Photography by Josh Clason
At both Petrolicious: Drive Tastefully events, the wide range of cars was astounding. At Drive Tastefully: Malibu, James Chen’s (ahem, “cocaine”) white-on-white Lamborghini Countach got me wondering who the first owner might have been. Was he (or she) a Lamborghini enthusiast trading up to the latest and greatest from a Miura or Espada, or perhaps a Miami drug lord who craved the attention and prestige a scissor-door Lamborghini would bring?
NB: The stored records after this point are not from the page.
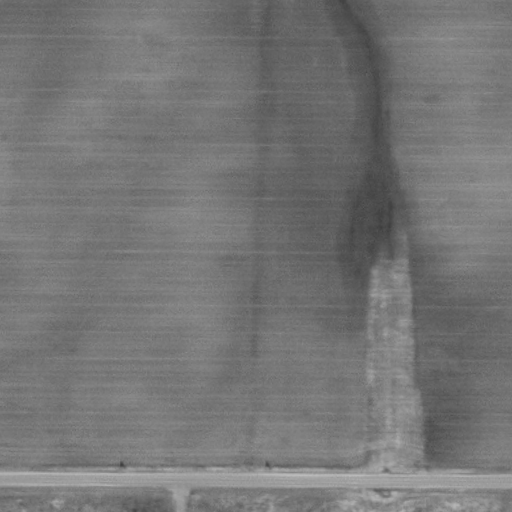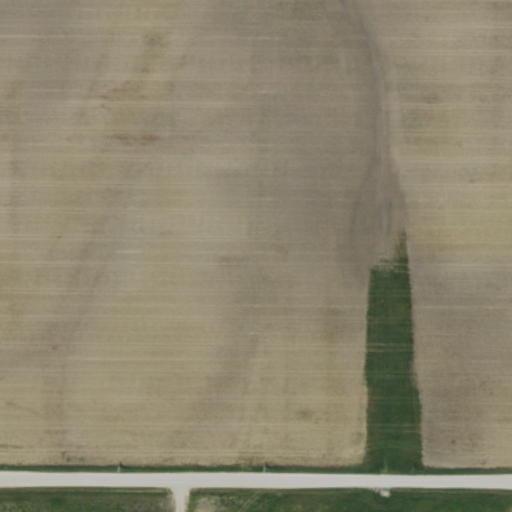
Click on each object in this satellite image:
road: (256, 479)
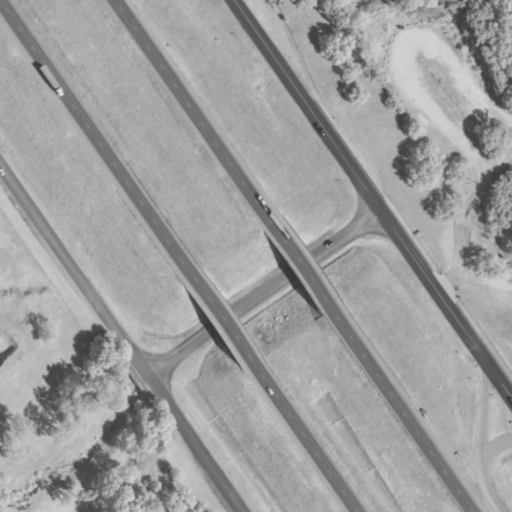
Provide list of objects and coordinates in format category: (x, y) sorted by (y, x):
road: (306, 104)
road: (193, 111)
road: (97, 139)
road: (466, 219)
road: (302, 264)
road: (75, 268)
road: (474, 283)
road: (433, 288)
road: (264, 292)
road: (222, 320)
road: (500, 383)
road: (405, 409)
road: (303, 436)
road: (481, 441)
road: (191, 445)
road: (491, 449)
Several other cars on display, among them two vintage Ferraris, a 330 GTC, and the “Queen Mother” 365 GT had me speculating too. Not if they had been piloted by kingpins, but about their “genealogy”. Genealogy is more commonly known as the study of family history, but it can also be an account of an object’s origin and historical development, in this case cars. And this can be applied to your car, because a car’s genealogy–where it was built, delivered, travelled, whose hands it has passed through, and where its going–is continuous and evolving.
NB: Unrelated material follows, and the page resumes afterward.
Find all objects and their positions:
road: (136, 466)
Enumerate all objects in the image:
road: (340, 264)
A vehicle with history is typically more interesting, not to mention valuable. The original bill of sale, window sticker, receipts, photos, race history, and even a speeding ticket or two paint a portrait of where, how, and with whom the car has spent its life, and give an extra dimension and insight to what the car has been through on the way to your ownership. I myself am researching the previous owners of my 1967 Porsche 911S, currently undergoing restoration. Who was the Italian gentleman who purchased it new, in the very sixties color of Bahama Yellow, early in 1967? Was he a character out of a film directed by Fellini or Risi?
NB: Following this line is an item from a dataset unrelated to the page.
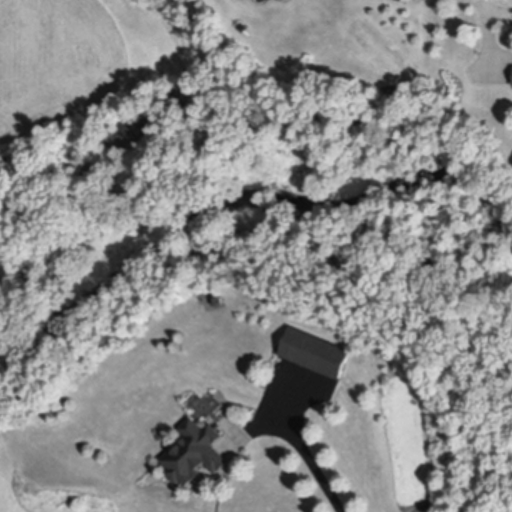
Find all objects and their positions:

I have his name, but have been unable to track him down. All I know is where he purchased the car, the list price, and that he took it back to Porsche at thirty-one thousand kilometers noted on the odometer for a transmission replacement. For some that might be enough, but I would love to know where he drove it, and how his driving style necessitated a tranny replacement so early in the Porsche’s life.
For myself, and many others I spoke to at the event, learning about our particular car’s ownership is one of the things that stood out, and was a common theme. Discovering this information is just as intriguing as the vehicle itself. These are interesting questions that may or not have interesting answers.
If one is interested, with some sleuthing you may be able to discover some of your car’s history. A simple Google search of your car’s VIN may turn something up. Once data is online, it’s usually there forever. Try a website or forum dedicated to your car’s marque or model. Odds are, it may have been discussed there previously, or someone knows something. Some manufacturers have a ‘heritage’ or archive division, and may be able to provide you with some tidbits. An old registration document may show the name and address of a previous owner, so an internet search might reveal that individual. Depending on where you live, the DMV may or may not be helpful. But if you do happen to track down a former owner, and if you ask nicely, you may hear a good story and some details on the car itself. With enough time, effort, and some luck, a fuller picture of your car’s past life may become clearer.
Have you searched out your car’s genealogy, or do you have any interesting stories to share about your car’s history? What do you imagine the history of your car will be in ten years? Petrolicious would love to hear your stories!
Where has your car been all its life?